Evaluating the business of web journalism

It was recently confirmed that Ezra Klein, creator of The Washington Post’s Wonkblog, would be leaving the Post for Vox Media, a younger, digitally-based company. The news sparked two columns by the New York Times’ David Carr about web journalism. His main question: Is web journalism is a bubble waiting to burst or an actual growing business?

Carr says web journalism has the advantage of being digitally-based, so it can deliver content quickly and easily. It has smaller staffs and fewer operating costs. Advertising rates are going down, but advertising on sites with quality content is a solid business. Overall, Carr seems to think web journalism is in good shape.

However, Carr’s columns also seem somewhat cautionary. He quotes a man who talks about how various forms of journalism have had times when they reigned supreme, and “these days the reigns are briefer than ever because the march of technology has quickened to a trot.” It is encouraging to think the reign of web journalism is coming, but it’s also a reminder that web journalism will only reign until something better comes along. Web journalists must remember that they can’t focus entirely on having the best technology, because it is only a matter of time before even their best is outdated.

So, web journalism sites need to maintain strength in other areas, too, such as reporting. Carr mentions George Parker as wondering “if everybody tried to make a living by aggregating and explaining the work of others, a k a blogging, there would not be much actual reporting going on, and thus little left to talk about.” I’ve seen a lot of that online — one outlet repackaging another’s content — and it makes me nervous, not only as a journalist but also as a consumer who worries about the quality of the material she is reading. But, as Carr points out, many sites that aggregate are also taking new risks with reporting.

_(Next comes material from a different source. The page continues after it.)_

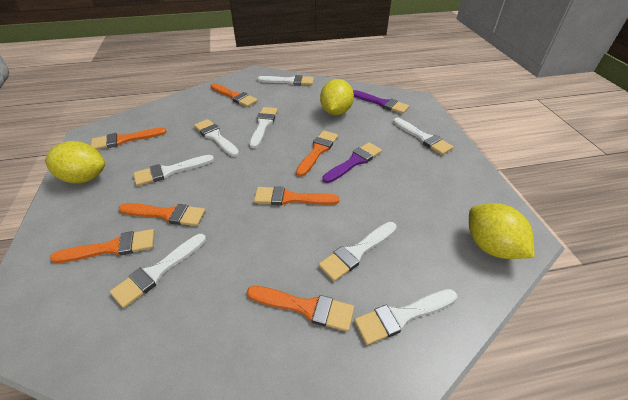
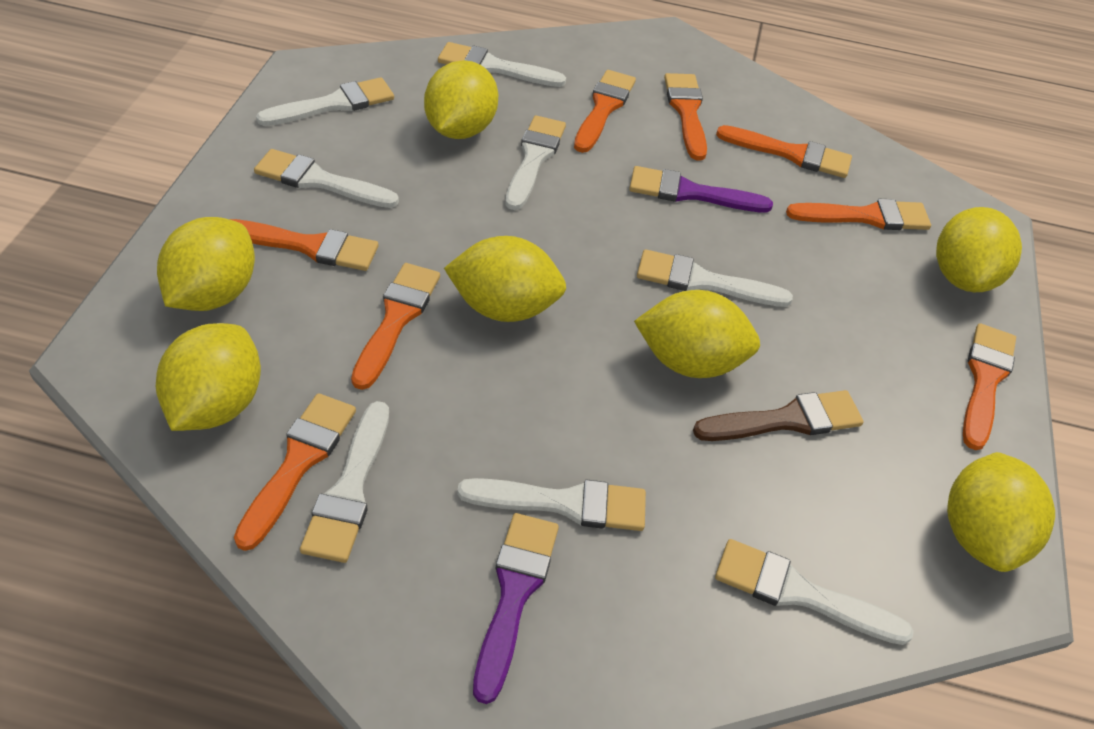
brown brush: none = 0 -> [693,390,863,441] = 1
orange brush: [50,229,155,263] [91,127,167,150] [118,203,206,226] [210,83,258,107] [247,286,354,332] [254,186,339,205] [296,130,338,177] = 7 -> [229,219,379,271] [234,393,356,551] [351,263,440,390] [574,70,636,153] [664,73,707,161] [716,125,852,178] [786,199,931,230] [963,323,1016,450] = 8
yellow lemon: [45,141,105,183] [320,79,354,115] [469,203,535,259] = 3 -> [156,323,261,431] [157,217,255,311] [424,60,498,139] [444,236,566,322] [634,290,760,378] [936,207,1022,292] [947,452,1055,572] = 7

My takeaway from these articles is that there is a solid business in online journalism, but it must be built with caution. Keep up with the best technology so you can effectively and efficiently spread information; however, stick close to the traditional focal points of quality reporting and editing, too, so you’re always providing quality content that retains value and technology changes. It’s a lot easier to say than to do, but I’m confident the industry can handle it.

Media analysis

My classwork as a graduate student at the Missouri School of Journalism includes not only doing journalism but also learning how to think critically about journalism. The graduate assignment for my convergence editing class includes this directive:

… write an academic analysis of a current event/development in online journalism. Students must demonstrate an understanding of the issue presented, providing critical synthesis and analysis of the coverage current events, ethical case studies, academic reports, etc.